╔══

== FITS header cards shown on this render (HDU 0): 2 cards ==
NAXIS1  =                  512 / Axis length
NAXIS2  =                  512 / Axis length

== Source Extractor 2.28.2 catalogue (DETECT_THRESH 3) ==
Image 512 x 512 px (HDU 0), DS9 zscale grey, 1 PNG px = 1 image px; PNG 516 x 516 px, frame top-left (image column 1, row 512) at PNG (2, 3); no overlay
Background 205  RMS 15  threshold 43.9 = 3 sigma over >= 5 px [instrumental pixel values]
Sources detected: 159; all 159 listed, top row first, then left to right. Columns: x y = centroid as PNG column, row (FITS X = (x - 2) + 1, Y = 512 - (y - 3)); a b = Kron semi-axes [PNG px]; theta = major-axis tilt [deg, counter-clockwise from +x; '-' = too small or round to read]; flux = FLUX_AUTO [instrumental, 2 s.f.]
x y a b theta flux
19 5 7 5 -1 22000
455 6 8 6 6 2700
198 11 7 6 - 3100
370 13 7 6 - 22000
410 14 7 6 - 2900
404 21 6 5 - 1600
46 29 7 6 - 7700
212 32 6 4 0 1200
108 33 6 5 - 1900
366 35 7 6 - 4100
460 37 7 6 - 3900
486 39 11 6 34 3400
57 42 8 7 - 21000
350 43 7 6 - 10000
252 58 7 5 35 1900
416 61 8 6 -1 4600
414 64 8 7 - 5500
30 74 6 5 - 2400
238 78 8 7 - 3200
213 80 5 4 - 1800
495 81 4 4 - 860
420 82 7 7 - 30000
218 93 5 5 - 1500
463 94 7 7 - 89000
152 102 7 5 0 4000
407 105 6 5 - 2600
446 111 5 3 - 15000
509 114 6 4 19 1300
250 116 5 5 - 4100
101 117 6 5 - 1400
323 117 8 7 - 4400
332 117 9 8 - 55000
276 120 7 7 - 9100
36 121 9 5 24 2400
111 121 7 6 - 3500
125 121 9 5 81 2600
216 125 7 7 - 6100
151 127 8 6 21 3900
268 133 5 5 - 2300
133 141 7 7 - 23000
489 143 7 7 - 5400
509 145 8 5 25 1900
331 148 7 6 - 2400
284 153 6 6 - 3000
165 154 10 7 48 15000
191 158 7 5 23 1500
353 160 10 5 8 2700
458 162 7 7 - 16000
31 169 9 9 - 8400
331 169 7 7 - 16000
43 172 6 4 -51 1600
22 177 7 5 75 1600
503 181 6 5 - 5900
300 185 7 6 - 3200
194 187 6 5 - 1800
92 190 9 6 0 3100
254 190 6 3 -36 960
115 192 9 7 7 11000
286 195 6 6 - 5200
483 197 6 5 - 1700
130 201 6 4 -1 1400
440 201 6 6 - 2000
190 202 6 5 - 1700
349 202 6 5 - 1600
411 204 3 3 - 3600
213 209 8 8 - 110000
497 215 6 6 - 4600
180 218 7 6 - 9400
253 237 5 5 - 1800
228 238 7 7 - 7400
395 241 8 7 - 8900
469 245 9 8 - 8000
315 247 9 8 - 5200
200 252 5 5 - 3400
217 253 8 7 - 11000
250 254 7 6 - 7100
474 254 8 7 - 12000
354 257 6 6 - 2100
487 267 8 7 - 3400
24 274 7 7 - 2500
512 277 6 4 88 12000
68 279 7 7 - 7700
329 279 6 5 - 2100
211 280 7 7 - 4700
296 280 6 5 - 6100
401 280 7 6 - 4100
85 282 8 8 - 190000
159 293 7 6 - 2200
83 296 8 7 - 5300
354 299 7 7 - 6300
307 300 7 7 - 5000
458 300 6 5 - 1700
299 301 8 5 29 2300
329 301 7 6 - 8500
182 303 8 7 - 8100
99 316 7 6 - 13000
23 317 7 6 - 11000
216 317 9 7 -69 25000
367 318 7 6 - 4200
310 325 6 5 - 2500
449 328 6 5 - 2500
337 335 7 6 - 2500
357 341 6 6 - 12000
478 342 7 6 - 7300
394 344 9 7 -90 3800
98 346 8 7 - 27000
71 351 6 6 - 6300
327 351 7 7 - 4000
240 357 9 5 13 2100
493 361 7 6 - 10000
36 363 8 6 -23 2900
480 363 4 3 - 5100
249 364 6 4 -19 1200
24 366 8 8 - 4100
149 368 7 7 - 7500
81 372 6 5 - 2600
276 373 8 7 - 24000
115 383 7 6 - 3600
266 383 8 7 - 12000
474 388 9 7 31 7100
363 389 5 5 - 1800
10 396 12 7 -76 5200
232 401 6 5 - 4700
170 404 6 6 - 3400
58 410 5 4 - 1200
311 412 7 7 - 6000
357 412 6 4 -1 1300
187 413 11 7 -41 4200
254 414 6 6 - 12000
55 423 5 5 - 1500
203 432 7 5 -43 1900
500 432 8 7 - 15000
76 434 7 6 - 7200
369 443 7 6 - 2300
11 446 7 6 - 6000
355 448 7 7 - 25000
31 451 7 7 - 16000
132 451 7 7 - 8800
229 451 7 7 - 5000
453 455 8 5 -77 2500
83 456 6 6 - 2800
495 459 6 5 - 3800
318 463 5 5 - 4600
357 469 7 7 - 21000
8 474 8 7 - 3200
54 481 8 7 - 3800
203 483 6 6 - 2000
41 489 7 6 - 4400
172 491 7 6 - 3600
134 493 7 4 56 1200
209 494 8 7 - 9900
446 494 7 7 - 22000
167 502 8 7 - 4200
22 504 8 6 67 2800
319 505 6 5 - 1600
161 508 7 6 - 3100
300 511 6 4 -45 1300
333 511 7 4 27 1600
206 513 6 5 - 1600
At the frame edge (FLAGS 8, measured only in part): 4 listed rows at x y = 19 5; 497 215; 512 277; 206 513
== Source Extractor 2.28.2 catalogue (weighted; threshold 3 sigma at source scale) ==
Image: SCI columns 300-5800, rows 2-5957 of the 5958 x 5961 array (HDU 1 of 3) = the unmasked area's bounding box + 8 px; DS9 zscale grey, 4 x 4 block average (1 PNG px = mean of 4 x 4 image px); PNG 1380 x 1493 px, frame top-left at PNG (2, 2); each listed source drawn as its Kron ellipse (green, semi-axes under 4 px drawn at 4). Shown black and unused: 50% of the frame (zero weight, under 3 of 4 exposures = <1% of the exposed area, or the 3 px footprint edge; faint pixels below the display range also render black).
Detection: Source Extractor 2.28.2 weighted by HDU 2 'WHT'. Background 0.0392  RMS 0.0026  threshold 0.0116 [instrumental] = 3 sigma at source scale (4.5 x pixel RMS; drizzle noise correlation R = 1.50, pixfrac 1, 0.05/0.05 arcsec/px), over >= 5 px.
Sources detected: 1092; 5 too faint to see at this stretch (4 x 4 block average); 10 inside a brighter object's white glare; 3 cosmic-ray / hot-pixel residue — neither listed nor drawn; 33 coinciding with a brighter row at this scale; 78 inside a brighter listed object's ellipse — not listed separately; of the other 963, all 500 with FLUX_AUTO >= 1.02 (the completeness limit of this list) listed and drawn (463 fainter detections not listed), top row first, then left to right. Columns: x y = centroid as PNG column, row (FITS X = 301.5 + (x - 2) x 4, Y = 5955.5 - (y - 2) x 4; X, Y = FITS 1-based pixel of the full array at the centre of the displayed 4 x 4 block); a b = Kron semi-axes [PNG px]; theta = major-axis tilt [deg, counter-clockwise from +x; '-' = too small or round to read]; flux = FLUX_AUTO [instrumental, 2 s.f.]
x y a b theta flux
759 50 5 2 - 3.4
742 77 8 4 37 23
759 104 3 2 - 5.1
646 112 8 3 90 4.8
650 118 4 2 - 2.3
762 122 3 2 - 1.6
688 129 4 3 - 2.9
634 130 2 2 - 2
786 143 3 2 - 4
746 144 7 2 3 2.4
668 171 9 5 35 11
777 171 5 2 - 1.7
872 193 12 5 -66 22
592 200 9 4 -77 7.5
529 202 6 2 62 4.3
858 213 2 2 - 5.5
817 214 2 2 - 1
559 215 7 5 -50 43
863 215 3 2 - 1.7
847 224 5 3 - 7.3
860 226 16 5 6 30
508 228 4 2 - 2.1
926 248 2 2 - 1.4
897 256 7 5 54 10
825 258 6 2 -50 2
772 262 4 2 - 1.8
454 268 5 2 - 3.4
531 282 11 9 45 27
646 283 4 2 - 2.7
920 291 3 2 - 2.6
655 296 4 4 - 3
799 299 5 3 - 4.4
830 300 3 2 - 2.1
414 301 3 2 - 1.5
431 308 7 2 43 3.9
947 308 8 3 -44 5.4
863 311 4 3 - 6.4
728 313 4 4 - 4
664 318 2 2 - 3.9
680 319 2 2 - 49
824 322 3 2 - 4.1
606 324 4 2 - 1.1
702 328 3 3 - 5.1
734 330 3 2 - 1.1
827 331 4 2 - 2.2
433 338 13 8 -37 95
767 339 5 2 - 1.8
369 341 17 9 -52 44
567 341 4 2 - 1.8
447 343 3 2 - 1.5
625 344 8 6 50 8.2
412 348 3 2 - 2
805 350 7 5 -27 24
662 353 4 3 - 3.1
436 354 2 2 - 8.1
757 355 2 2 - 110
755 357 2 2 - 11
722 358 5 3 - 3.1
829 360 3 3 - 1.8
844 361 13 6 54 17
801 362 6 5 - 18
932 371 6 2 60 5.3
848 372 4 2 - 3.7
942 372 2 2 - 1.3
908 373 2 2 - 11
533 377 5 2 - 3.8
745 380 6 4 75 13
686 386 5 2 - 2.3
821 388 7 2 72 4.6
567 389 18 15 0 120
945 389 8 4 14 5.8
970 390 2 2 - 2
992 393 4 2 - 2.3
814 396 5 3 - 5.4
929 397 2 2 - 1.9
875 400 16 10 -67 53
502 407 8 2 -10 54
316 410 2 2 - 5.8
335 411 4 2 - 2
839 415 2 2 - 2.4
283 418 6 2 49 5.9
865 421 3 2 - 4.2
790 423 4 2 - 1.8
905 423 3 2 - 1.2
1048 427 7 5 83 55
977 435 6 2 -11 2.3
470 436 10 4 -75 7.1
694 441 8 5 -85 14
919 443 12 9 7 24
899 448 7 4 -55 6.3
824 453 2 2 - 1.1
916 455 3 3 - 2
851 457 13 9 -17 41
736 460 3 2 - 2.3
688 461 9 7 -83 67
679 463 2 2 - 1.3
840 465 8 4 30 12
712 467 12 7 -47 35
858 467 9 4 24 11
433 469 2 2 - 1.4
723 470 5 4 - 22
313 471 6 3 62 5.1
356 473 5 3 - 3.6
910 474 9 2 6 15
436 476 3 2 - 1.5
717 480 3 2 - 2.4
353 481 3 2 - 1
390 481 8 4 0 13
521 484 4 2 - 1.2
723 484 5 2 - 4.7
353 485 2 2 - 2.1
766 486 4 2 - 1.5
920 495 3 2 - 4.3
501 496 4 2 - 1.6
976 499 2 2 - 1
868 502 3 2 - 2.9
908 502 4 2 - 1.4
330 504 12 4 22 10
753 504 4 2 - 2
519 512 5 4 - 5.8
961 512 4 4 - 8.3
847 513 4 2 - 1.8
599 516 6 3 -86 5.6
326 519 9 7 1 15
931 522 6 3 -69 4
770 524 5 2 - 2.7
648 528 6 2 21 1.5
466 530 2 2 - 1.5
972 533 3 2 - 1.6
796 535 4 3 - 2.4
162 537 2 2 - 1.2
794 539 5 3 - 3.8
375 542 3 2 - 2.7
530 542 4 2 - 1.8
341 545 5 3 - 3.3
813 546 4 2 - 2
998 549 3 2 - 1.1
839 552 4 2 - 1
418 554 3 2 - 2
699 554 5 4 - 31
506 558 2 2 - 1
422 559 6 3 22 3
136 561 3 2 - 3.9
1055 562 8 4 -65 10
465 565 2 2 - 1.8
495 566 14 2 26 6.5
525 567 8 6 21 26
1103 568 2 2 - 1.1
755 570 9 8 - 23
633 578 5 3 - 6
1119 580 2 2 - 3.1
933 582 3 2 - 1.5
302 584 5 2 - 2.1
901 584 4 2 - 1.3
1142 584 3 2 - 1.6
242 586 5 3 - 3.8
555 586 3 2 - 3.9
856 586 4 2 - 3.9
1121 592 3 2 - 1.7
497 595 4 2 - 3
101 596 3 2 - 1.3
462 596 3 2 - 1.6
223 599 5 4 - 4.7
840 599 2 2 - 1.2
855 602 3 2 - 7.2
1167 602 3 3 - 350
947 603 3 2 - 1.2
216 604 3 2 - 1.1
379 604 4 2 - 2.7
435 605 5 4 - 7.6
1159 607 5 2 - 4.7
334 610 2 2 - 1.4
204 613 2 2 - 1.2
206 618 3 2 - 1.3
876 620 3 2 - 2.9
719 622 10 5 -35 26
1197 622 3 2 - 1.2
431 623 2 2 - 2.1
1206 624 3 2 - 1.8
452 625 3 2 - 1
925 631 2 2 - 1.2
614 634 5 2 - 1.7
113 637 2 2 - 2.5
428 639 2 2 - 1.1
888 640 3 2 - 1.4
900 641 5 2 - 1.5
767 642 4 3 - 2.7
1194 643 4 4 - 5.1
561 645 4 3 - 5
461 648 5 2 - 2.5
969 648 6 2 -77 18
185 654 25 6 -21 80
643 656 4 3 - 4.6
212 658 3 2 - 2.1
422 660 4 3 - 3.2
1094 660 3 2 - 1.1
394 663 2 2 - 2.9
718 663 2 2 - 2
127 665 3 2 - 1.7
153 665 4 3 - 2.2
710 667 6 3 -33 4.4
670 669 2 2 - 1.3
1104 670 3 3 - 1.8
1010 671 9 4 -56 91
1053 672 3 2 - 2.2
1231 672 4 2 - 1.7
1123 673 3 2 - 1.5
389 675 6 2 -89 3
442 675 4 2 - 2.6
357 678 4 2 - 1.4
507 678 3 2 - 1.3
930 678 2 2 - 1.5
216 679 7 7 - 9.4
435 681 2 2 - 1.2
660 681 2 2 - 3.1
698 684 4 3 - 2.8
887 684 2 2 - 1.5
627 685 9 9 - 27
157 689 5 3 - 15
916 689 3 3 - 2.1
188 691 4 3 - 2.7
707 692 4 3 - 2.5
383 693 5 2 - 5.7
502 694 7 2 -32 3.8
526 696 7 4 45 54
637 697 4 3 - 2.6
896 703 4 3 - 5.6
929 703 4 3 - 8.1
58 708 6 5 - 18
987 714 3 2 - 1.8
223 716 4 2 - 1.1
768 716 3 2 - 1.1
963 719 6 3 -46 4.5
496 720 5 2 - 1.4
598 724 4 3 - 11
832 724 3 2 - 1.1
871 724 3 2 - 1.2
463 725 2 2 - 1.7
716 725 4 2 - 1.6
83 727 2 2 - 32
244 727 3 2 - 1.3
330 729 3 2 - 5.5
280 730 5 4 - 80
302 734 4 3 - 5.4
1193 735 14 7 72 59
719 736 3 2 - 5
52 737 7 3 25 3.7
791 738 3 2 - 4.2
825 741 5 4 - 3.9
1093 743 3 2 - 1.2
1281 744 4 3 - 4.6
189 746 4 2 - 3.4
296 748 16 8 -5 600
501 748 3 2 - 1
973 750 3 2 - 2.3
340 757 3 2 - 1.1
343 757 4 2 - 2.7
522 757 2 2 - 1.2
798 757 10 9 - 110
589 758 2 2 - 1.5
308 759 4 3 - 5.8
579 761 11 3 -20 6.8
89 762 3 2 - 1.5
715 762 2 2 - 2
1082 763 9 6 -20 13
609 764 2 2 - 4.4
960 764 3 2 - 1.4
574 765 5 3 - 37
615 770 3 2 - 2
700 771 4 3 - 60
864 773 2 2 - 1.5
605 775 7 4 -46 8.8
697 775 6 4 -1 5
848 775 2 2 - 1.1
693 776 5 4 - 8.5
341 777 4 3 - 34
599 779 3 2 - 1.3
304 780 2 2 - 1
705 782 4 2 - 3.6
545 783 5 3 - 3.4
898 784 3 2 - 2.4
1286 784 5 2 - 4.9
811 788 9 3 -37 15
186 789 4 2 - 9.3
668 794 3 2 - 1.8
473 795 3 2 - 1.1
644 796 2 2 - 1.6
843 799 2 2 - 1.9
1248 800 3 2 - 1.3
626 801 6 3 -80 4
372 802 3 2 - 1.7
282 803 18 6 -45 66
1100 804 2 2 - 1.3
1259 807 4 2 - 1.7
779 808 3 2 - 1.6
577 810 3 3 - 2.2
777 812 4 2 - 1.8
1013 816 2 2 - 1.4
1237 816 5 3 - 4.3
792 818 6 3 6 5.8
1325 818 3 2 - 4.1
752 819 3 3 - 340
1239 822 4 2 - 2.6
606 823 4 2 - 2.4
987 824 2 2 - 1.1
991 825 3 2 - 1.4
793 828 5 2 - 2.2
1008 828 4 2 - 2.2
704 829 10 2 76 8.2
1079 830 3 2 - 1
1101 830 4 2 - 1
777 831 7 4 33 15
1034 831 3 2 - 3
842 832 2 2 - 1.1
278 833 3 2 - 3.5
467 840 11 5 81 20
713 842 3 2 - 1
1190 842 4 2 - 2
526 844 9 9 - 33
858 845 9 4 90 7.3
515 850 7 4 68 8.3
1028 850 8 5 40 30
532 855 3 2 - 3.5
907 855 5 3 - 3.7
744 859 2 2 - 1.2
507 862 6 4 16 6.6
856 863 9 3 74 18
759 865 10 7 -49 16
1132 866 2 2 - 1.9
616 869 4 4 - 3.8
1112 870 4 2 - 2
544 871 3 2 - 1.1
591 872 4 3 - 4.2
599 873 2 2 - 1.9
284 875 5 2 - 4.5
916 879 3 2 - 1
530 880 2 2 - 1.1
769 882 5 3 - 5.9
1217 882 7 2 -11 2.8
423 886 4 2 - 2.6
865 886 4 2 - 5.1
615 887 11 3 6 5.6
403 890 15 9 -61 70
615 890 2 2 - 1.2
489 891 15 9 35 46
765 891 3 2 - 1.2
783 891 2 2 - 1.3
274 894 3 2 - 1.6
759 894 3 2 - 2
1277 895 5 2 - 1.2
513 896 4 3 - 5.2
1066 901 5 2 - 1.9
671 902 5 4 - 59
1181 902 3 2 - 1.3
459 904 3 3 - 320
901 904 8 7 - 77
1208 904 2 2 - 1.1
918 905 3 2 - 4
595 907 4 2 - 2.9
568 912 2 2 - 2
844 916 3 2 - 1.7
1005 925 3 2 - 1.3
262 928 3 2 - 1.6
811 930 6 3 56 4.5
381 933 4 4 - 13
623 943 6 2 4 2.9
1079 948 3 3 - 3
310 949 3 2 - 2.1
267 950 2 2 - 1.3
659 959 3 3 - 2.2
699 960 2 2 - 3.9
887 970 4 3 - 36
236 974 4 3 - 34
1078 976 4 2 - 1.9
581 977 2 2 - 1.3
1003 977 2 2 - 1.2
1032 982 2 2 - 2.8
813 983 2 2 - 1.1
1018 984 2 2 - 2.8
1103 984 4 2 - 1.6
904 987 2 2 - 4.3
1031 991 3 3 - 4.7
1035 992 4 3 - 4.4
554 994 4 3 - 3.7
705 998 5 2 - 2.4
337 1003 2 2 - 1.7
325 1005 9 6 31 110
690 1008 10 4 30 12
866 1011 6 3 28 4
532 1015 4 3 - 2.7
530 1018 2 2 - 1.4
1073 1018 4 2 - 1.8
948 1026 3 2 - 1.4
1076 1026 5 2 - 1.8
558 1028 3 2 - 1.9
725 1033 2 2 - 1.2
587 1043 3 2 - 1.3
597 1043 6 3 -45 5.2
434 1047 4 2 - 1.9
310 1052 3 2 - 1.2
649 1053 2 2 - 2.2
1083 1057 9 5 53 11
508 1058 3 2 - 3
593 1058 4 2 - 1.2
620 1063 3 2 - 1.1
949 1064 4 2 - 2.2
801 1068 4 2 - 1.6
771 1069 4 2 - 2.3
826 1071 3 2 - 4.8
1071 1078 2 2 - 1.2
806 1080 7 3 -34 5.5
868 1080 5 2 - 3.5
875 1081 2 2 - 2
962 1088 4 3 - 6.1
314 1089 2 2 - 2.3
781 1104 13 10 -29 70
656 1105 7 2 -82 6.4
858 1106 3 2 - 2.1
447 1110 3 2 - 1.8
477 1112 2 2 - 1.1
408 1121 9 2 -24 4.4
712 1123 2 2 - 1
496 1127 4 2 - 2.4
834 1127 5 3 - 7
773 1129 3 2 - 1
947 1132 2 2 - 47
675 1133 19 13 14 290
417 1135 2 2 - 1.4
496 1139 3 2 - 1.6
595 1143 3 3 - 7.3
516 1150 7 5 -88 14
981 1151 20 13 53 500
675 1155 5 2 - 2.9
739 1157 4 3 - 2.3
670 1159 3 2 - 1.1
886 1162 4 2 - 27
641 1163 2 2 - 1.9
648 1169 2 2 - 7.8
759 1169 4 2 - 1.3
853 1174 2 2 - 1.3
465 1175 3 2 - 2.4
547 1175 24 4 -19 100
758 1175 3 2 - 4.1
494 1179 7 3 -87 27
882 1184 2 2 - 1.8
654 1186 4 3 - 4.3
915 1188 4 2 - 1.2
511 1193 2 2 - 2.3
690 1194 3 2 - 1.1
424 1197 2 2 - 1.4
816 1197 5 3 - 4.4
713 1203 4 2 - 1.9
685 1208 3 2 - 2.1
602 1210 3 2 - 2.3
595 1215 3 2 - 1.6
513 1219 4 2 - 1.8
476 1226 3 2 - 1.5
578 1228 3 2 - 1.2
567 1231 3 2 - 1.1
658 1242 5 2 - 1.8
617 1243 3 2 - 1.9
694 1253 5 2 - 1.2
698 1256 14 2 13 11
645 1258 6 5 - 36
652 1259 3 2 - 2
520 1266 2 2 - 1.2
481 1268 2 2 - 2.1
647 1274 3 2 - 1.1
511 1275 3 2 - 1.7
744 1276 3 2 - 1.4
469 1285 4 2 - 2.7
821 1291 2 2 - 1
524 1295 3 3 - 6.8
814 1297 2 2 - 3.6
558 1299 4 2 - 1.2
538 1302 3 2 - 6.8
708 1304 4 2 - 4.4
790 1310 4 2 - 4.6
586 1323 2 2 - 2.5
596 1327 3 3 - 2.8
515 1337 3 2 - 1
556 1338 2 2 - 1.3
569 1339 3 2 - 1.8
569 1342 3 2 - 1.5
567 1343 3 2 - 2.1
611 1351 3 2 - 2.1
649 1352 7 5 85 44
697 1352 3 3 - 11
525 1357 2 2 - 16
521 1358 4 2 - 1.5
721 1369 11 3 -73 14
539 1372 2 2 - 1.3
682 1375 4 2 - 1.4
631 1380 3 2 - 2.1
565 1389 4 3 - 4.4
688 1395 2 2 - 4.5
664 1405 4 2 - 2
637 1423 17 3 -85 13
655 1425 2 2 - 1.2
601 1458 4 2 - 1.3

╚══

Task description: Print the data lines starting at the one containing "2.28.2 catalogue (DETECT_THRESH" and ending at the one containing "200 252 5 5 - 3400", both included, reproducing them without any changes.

The response:
== Source Extractor 2.28.2 catalogue (DETECT_THRESH 3) ==
Image 512 x 512 px (HDU 0), DS9 zscale grey, 1 PNG px = 1 image px; PNG 516 x 516 px, frame top-left (image column 1, row 512) at PNG (2, 3); no overlay
Background 205  RMS 15  threshold 43.9 = 3 sigma over >= 5 px [instrumental pixel values]
Sources detected: 159; all 159 listed, top row first, then left to right. Columns: x y = centroid as PNG column, row (FITS X = (x - 2) + 1, Y = 512 - (y - 3)); a b = Kron semi-axes [PNG px]; theta = major-axis tilt [deg, counter-clockwise from +x; '-' = too small or round to read]; flux = FLUX_AUTO [instrumental, 2 s.f.]
x y a b theta flux
19 5 7 5 -1 22000
455 6 8 6 6 2700
198 11 7 6 - 3100
370 13 7 6 - 22000
410 14 7 6 - 2900
404 21 6 5 - 1600
46 29 7 6 - 7700
212 32 6 4 0 1200
108 33 6 5 - 1900
366 35 7 6 - 4100
460 37 7 6 - 3900
486 39 11 6 34 3400
57 42 8 7 - 21000
350 43 7 6 - 10000
252 58 7 5 35 1900
416 61 8 6 -1 4600
414 64 8 7 - 5500
30 74 6 5 - 2400
238 78 8 7 - 3200
213 80 5 4 - 1800
495 81 4 4 - 860
420 82 7 7 - 30000
218 93 5 5 - 1500
463 94 7 7 - 89000
152 102 7 5 0 4000
407 105 6 5 - 2600
446 111 5 3 - 15000
509 114 6 4 19 1300
250 116 5 5 - 4100
101 117 6 5 - 1400
323 117 8 7 - 4400
332 117 9 8 - 55000
276 120 7 7 - 9100
36 121 9 5 24 2400
111 121 7 6 - 3500
125 121 9 5 81 2600
216 125 7 7 - 6100
151 127 8 6 21 3900
268 133 5 5 - 2300
133 141 7 7 - 23000
489 143 7 7 - 5400
509 145 8 5 25 1900
331 148 7 6 - 2400
284 153 6 6 - 3000
165 154 10 7 48 15000
191 158 7 5 23 1500
353 160 10 5 8 2700
458 162 7 7 - 16000
31 169 9 9 - 8400
331 169 7 7 - 16000
43 172 6 4 -51 1600
22 177 7 5 75 1600
503 181 6 5 - 5900
300 185 7 6 - 3200
194 187 6 5 - 1800
92 190 9 6 0 3100
254 190 6 3 -36 960
115 192 9 7 7 11000
286 195 6 6 - 5200
483 197 6 5 - 1700
130 201 6 4 -1 1400
440 201 6 6 - 2000
190 202 6 5 - 1700
349 202 6 5 - 1600
411 204 3 3 - 3600
213 209 8 8 - 110000
497 215 6 6 - 4600
180 218 7 6 - 9400
253 237 5 5 - 1800
228 238 7 7 - 7400
395 241 8 7 - 8900
469 245 9 8 - 8000
315 247 9 8 - 5200
200 252 5 5 - 3400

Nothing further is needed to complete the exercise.